### Supplied records
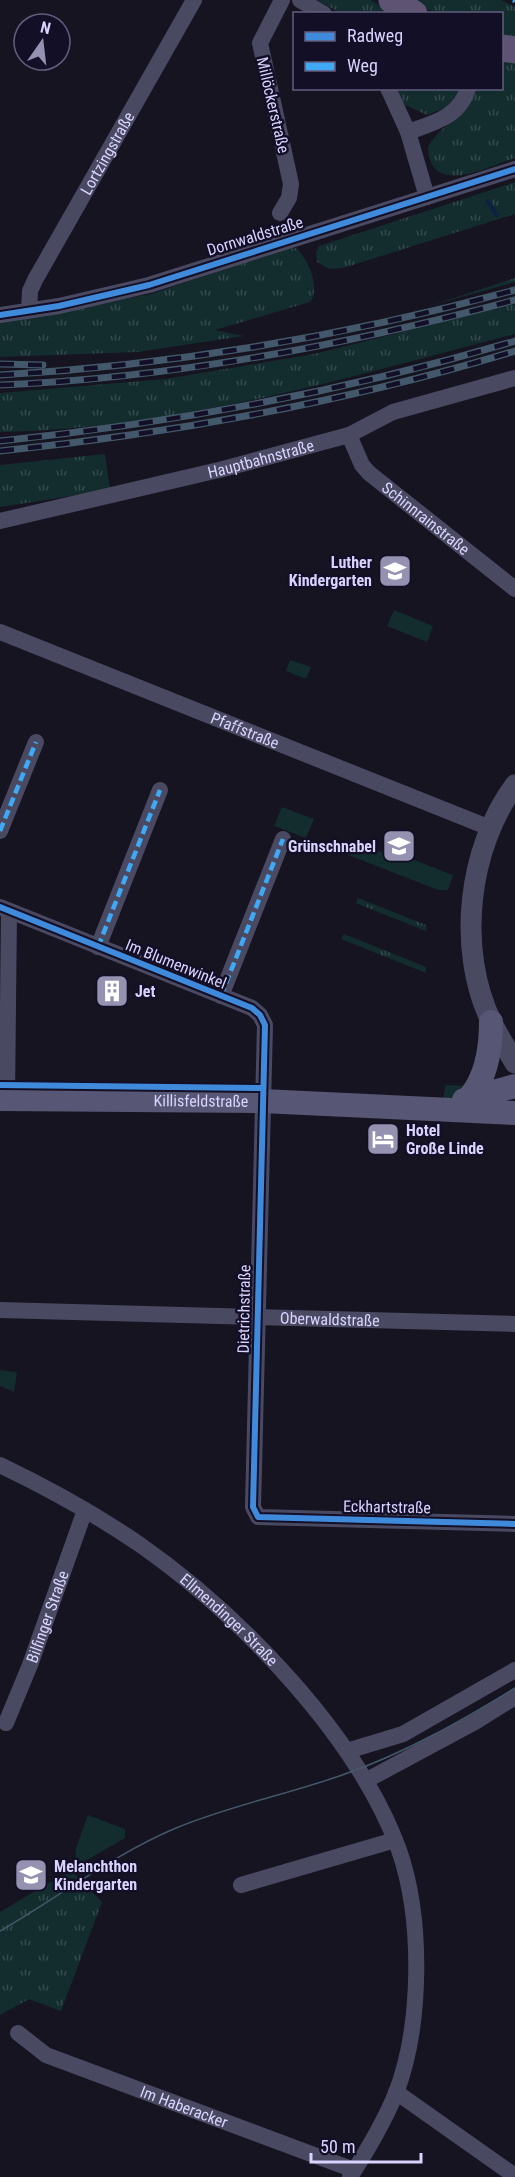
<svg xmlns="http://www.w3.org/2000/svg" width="515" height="2177" viewBox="0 0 515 2177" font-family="'Roboto Condensed',sans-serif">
  <defs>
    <pattern id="grass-tufts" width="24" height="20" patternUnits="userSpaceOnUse" patternTransform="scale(1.5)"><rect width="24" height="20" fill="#132c2d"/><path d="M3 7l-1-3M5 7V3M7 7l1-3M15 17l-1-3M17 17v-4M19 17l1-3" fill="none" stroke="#354a4c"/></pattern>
  </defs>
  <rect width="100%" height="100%" fill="#161421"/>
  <g fill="url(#grass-tufts)">
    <path d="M316,0H370L393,13H341Z"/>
    <path d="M410,0H501L515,7V40L502,37V14L435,13Z"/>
    <path d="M502,59L515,60V158C487,167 430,198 428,147C441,123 468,117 476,89L502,88Z"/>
    <path d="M398,89H460L450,106L427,115L403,104Z"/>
    <path d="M515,182V214L343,268L329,269L317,262L316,252L319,246Z"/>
    <path d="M296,248C308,259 321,288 310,302L215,330L244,336L137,352L0,357V322L151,294L286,249Z"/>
    <path d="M515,278V282L429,306Z"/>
    <path d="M515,304V334C347,378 175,429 0,432V393L165,379L314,354Z"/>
    <path d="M105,454L110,490L0,507V465Z"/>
    <path d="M358,898L426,925V931L356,903Z"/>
    <path d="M344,934L426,967V973L341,939Z"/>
    <path d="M446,1085L467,1086L456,1097L443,1099Z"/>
    <path d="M71,1870L102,1902L61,2011L29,1999L0,2015V1912Z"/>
  </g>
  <g fill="#132c2d">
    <path d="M394,610L433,626L427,642L387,626Z"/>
    <path d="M290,660L311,667L306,679L286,671Z"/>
    <path d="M282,807L314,819L306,838L274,826Z"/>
    <path d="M355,843L396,857L404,856L453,875L448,890H438L328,847Z"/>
    <path d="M0,1370L17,1372L14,1392L0,1386Z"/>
    <path d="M88,1815L125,1829V1838L75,1867L76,1848Z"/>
  </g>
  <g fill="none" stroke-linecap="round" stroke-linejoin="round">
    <path stroke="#0d2144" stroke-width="4.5" d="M488,202L497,215"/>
    <g stroke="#4a4962" stroke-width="16">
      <path d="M300,0L324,14"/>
      <path d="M388,88L408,132L427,197"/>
      <path d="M408,132C433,123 460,117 468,88"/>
      <path d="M280,213L289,198L291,184L260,43L282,0"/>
      <path id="s1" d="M29,310L30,291L35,280L194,0"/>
      <path d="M0,315L59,306L149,285L515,169"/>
      <path id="s2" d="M349,435L362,465L369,473L515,589"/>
      <path id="s3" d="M0,521L223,469L349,435L393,412L515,378"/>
      <path id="s4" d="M0,632L490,828"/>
      <path d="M0,831L36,742"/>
      <path d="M0,907L252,1008L260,1015L265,1025L253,1507L258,1517L515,1524"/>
      <path d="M98,947L160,790"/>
      <path d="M221,996L283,839"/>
      <path d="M7,1099L9,911"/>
      <path id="s5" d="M0,1310L515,1324"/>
      <path id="s6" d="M0,1465C48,1488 95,1514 139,1544C239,1614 357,1735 399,1850C423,1919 422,2025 396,2093C384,2122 367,2151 350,2177"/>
      <path id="s7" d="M6,1723L30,1665L85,1510"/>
      <path d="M347,1751L403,1734L515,1670"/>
      <path d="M367,1780L475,1722L515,1697"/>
      <path d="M241,1885L395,1840"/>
      <path id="s8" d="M18,2033L46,2055L354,2170"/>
      <path d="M396,2092L515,2176"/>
    </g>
    <path stroke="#4a4962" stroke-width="21" d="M515,785C468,848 456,950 492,1023C498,1036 507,1049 515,1063"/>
    <g stroke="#575674" stroke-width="24">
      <path d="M469,1098C487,1077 491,1049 491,1022"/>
      <path id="s9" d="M0,1099L262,1101L515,1113"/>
      <path d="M464,1100L515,1086"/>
    </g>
    <g stroke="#5e5373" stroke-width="27">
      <path d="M392,0L414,14"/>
      <path d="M502,48L515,50"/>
    </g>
    <path stroke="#43596b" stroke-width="1.5" d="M0,1931C59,1897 114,1854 176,1828C231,1805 290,1794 345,1774C405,1753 461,1721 515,1688"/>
    <defs>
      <g id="rail">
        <path d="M0,364L43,365"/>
        <path d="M0,375C175,365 346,336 515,290"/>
        <path d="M0,385C175,378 347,345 515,300"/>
        <path d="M0,441C175,423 347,391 515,341"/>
        <path d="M0,451C175,433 347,402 515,351"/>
      </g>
    </defs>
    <use href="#rail" stroke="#43596b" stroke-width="7"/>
    <use href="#rail" stroke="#130f26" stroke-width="4.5" stroke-dasharray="14" stroke-linecap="butt"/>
    <g stroke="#3fa9f5" stroke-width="4.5" stroke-dasharray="9 4.5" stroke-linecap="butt">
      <path d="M513,0L515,1"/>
      <path d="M0,831L36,742"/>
      <path d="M98,947L160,790"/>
      <path d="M221,996L283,839"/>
    </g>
    <defs>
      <g id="cycleway">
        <path d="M0,315L59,306L149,285L515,169"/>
        <path d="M0,907L252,1008L260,1015L265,1025L253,1507L258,1517L515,1524"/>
        <path d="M0,1085L263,1088"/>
      </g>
    </defs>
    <use href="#cycleway" stroke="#130f26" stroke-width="10"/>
    <use href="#cycleway" stroke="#408adc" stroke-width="6"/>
  </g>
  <defs>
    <symbol id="school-square" viewBox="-11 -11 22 22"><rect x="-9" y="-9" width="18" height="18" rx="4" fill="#9591b1" stroke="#130f26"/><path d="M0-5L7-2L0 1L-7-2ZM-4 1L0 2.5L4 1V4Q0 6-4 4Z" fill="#fff"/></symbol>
    <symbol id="building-square" viewBox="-11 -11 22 22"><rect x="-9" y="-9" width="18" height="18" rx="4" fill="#9591b1" stroke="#130f26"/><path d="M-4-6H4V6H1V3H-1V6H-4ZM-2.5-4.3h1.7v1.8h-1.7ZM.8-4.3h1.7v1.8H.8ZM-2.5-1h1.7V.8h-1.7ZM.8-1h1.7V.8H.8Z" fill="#fff"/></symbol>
    <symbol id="hotel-square" viewBox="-11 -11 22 22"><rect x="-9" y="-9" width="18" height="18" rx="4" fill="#9591b1" stroke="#130f26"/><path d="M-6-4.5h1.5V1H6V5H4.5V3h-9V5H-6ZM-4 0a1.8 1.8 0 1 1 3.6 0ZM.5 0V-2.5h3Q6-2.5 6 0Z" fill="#fff"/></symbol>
  </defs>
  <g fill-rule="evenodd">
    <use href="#school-square" x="376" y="552" width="38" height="38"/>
    <use href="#school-square" x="380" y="827" width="38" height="38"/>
    <use href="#building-square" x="93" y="972" width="38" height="38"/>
    <use href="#hotel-square" x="364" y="1120" width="38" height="38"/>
    <use href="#school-square" x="12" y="1856" width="38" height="38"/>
  </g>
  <g text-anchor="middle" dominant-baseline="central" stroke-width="5" stroke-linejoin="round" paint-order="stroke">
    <g font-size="16" fill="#d9d4ff" stroke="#130f26">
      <text transform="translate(273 105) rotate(77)">Millöckerstraße</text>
      <text stroke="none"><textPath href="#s1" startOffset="177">Lortzingstraße</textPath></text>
      <text transform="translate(255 236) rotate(-17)">Dornwaldstraße</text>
      <text stroke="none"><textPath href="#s3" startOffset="268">Hauptbahnstraße</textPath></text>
      <text stroke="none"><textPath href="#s2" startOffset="116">Schinnrainstraße</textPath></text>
      <text stroke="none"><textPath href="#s4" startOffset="264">Pfaffstraße</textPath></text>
      <text transform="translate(176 964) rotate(22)">Im Blumenwinkel</text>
      <text stroke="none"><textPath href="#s9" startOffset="201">Killisfeldstraße</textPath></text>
      <text transform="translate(244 1309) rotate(-89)">Dietrichstraße</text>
      <text stroke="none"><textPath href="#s5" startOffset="330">Oberwaldstraße</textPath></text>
      <text transform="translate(387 1507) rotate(1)">Eckhartstraße</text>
      <text stroke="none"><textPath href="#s7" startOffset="114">Bilfinger Straße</textPath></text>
      <text stroke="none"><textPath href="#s6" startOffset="278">Ellmendinger Straße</textPath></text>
      <text stroke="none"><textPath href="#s8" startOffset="183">Im Haberacker</textPath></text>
    </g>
    <g font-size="16" font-weight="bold" fill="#d9d4ff" stroke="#130f26" text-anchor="start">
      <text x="372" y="562" text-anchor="end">Luther<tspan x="372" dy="18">Kindergarten</tspan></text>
      <text x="376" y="846" text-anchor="end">Grünschnabel</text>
      <text x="135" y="991">Jet</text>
      <text x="406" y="1130">Hotel<tspan x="406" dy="18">Große Linde</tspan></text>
      <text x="54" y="1866">Melanchthon<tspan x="54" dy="18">Kindergarten</tspan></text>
    </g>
  </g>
  <rect x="293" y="12" width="210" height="78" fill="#130f26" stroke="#625e7d" stroke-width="1.5"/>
  <rect x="305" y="32" width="30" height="9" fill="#408adc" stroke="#625e7d" stroke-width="1.5"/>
  <text x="347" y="42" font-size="18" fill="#d9d4ff">Radweg</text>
  <rect x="305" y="62" width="30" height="9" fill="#3fa9f5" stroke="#625e7d" stroke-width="1.5"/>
  <text x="347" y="72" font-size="18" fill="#d9d4ff">Weg</text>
  <g transform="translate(42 42) rotate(14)"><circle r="28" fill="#130f26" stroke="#625e7d" stroke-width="1.5"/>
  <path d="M0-4.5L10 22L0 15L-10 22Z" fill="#9591b1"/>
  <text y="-9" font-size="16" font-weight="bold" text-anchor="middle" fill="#d9d4ff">N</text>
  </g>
  <path d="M311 2153v9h110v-9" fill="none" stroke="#d9d4ff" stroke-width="3"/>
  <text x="320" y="2153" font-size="18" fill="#d9d4ff" stroke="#130f26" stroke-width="4.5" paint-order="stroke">50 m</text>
</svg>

### Task directions
Each line above that contains "round" counts once; report the resulting number and nothing else.

### Solved problem
2